= Stated exercise =
Rewrite the lines below as a numbered list, omitting any blank lines. Leave the picture out of the list.
══ Extracted entries ══
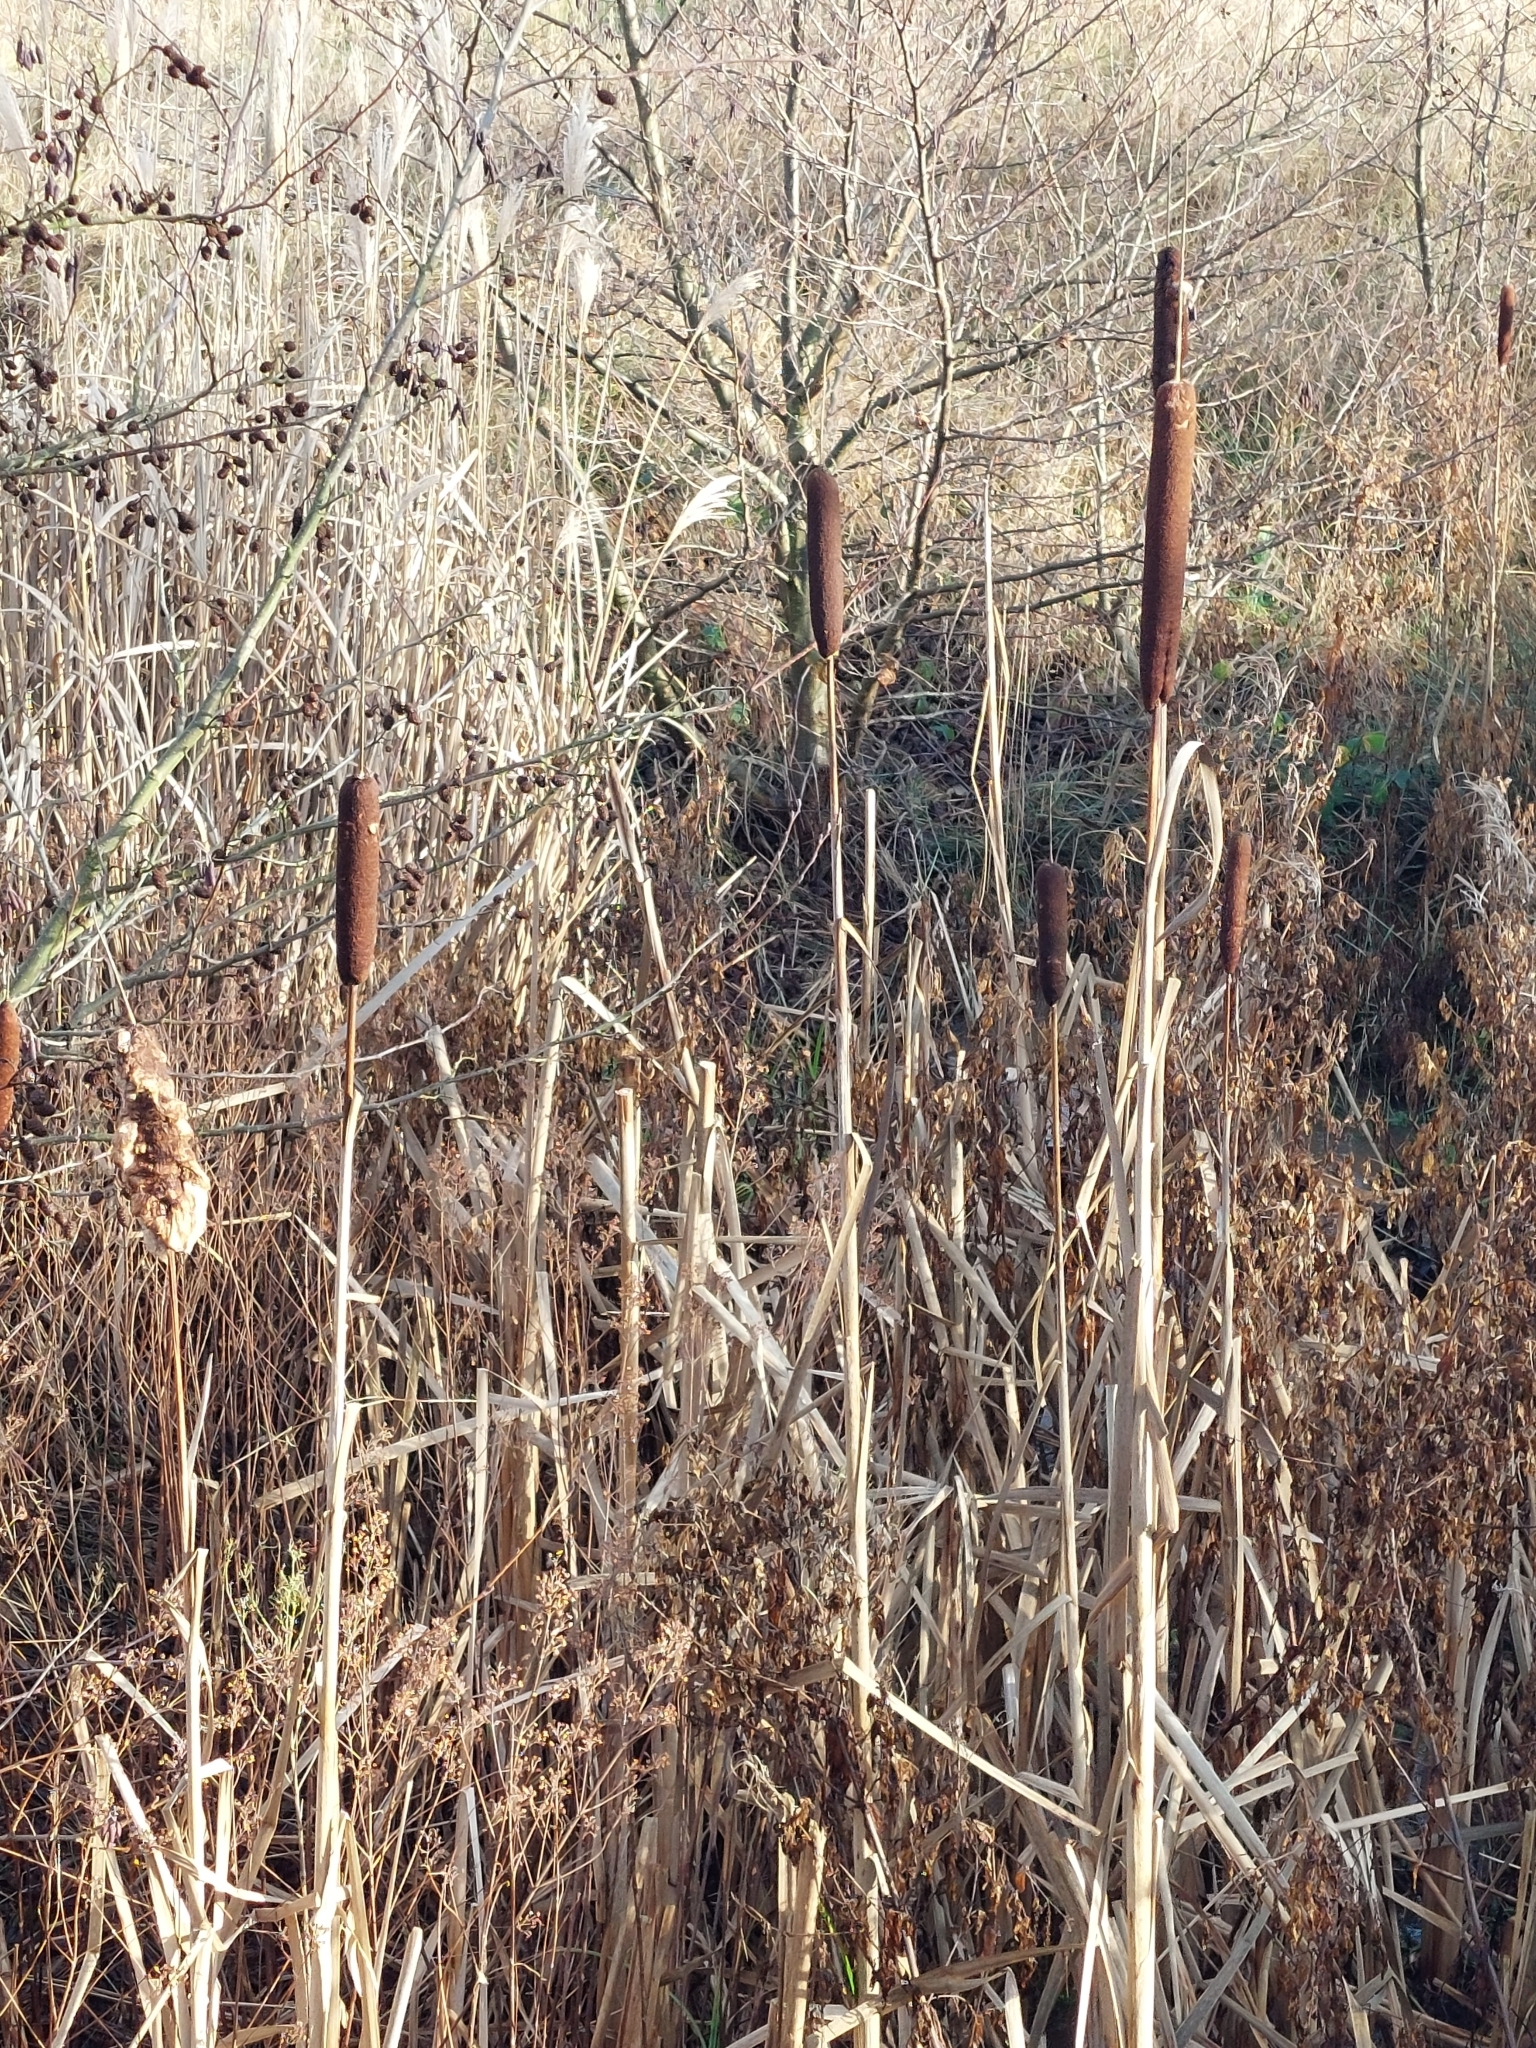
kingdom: Plantae
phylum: Tracheophyta
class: Liliopsida
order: Poales
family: Typhaceae
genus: Typha
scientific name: Typha latifolia
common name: Broadleaf cattail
═══
= The completed task =
1. kingdom: Plantae
2. phylum: Tracheophyta
3. class: Liliopsida
4. order: Poales
5. family: Typhaceae
6. genus: Typha
7. scientific name: Typha latifolia
8. common name: Broadleaf cattail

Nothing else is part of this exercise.